▸ GIVEN TEXT:
»»
How do we know it’s raining? Five years ago Caddo Parish scored a respectable 29th out of 66 districts in the statewide school district report card. Two years later we had dropped to 35 th. In the latest ranking, Caddo Parish has slid even further to a dismal 44th in the state. (The score, calculated by the State Department of Education, is based on standardized testing results along with attendance and drop-out data.)
One good place to stop this slide is in kindergarten. As The Times reported, for less than $1.5 million we could reduce the pupil/teacher ratio in kindergarten from as much as 25-to-one to 20-to-one. Research shows that better pupil-teacher ratios in lower grades will impact students for the rest of their lives.
Of course, a surplus is a good thing. We commend the school board for its stewardship. But how big should our rainy day fund be? Most systems do very well with a three to five percent cushion instead of the 10 percent our board is now aiming for. After all, this surplus is public funds that were budgeted to improve our children’s academic performance.
Also, this surplus is not a one-time windfall. Our school board consistently reports a surplus – $25 million in 2004, over $30 million in 2005. Such a large ongoing surplus could actually be a sign of poor budget management -- and lost educational opportunity for children.
Anyone who lives on a family budget knows these basic principles: Don’t spend more than you take in. (The school system doesn’t.) Protect your rainy day fund. (We do.) Spend what’s left in a way that reflects your values. How would you judge the values of a family that invests in the stock market while the children go hungry? If you are running a school system, shouldn’t you put your money in the schools?
««
▸ Saved data entries:
»»
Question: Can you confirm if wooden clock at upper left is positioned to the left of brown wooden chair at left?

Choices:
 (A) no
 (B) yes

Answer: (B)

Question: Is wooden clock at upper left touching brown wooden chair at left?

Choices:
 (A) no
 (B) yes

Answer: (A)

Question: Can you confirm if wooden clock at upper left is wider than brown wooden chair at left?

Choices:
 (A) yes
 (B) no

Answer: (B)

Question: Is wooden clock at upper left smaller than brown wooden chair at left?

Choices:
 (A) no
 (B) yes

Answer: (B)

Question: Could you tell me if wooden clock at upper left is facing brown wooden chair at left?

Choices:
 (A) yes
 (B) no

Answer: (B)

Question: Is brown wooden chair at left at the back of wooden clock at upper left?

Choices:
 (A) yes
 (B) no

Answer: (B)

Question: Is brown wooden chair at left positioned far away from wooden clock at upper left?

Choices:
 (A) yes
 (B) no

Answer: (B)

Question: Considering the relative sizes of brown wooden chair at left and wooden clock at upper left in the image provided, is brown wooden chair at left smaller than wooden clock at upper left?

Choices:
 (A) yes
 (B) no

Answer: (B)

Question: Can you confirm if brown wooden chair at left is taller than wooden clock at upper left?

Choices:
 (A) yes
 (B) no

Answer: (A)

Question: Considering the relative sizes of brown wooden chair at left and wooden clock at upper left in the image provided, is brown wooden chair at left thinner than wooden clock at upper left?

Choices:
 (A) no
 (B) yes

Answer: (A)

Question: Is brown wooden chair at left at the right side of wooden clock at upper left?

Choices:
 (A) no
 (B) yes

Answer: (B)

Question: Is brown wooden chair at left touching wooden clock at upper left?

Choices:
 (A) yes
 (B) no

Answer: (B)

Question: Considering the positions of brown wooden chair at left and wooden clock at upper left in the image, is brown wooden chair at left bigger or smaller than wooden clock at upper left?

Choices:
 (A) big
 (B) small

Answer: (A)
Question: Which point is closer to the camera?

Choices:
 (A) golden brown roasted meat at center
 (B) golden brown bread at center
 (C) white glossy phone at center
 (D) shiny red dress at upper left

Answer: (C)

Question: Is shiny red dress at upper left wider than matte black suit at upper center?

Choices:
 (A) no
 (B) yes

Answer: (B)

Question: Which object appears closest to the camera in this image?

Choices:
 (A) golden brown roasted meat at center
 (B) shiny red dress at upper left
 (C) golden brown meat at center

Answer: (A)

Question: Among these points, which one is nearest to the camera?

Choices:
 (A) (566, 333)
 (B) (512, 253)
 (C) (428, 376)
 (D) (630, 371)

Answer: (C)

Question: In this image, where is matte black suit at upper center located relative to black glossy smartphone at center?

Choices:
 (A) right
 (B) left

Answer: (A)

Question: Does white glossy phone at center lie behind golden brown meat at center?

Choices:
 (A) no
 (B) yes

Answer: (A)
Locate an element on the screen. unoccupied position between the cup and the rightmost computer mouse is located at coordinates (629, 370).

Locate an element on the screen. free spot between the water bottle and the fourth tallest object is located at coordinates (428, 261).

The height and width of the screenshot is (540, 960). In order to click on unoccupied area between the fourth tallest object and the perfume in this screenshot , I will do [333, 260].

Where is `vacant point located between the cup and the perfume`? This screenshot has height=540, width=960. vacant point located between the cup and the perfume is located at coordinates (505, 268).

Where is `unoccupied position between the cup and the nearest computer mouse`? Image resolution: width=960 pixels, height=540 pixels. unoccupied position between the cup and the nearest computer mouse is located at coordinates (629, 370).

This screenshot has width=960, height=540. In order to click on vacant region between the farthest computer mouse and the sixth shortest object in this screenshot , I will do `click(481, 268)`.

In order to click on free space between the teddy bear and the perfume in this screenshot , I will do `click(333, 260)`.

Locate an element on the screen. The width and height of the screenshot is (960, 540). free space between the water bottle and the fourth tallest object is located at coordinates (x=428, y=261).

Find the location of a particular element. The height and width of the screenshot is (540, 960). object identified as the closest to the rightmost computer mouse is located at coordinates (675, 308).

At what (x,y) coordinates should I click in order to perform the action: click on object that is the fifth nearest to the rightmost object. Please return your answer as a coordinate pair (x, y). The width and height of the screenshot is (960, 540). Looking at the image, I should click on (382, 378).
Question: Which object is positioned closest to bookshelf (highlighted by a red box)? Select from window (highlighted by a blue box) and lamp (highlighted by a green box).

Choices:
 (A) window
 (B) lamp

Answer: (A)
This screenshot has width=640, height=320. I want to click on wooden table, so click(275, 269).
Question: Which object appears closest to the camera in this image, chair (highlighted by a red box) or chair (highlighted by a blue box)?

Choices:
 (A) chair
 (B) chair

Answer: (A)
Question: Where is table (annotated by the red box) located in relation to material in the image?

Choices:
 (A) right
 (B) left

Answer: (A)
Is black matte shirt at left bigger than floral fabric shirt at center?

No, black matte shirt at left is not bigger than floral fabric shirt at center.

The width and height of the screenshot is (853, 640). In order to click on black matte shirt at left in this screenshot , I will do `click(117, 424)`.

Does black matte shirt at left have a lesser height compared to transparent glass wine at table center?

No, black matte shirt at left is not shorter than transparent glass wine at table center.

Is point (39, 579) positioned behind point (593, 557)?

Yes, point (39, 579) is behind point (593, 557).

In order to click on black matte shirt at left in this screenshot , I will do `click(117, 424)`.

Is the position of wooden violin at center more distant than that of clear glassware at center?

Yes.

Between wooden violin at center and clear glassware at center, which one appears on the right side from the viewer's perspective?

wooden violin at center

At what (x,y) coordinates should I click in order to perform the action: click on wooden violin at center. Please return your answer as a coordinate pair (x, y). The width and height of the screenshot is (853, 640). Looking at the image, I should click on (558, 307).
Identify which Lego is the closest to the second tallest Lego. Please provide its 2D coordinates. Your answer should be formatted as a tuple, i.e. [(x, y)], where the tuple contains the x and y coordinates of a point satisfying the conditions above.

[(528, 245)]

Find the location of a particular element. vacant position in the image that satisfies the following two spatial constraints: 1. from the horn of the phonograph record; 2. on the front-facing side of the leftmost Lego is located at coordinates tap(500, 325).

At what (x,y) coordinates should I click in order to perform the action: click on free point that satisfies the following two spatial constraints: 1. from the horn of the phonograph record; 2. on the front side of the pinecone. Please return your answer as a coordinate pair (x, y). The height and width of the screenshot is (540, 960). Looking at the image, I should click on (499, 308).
««
▸ CHECK YOUR UNDERSTANDING:
1. According to the text about Caddo Parish schools, what pupil/teacher ratio in kindergarten could be reached for less than $1.5 million?
2. Repeat the passage of the Caddo Parish schools text starting at "Also, this surplus" and ending at "opportunity for children.".

▸ RESULTS:
1. 20-to-one.

2.
Also, this surplus is not a one-time windfall. Our school board consistently reports a surplus – $25 million in 2004, over $30 million in 2005. Such a large ongoing surplus could actually be a sign of poor budget management -- and lost educational opportunity for children.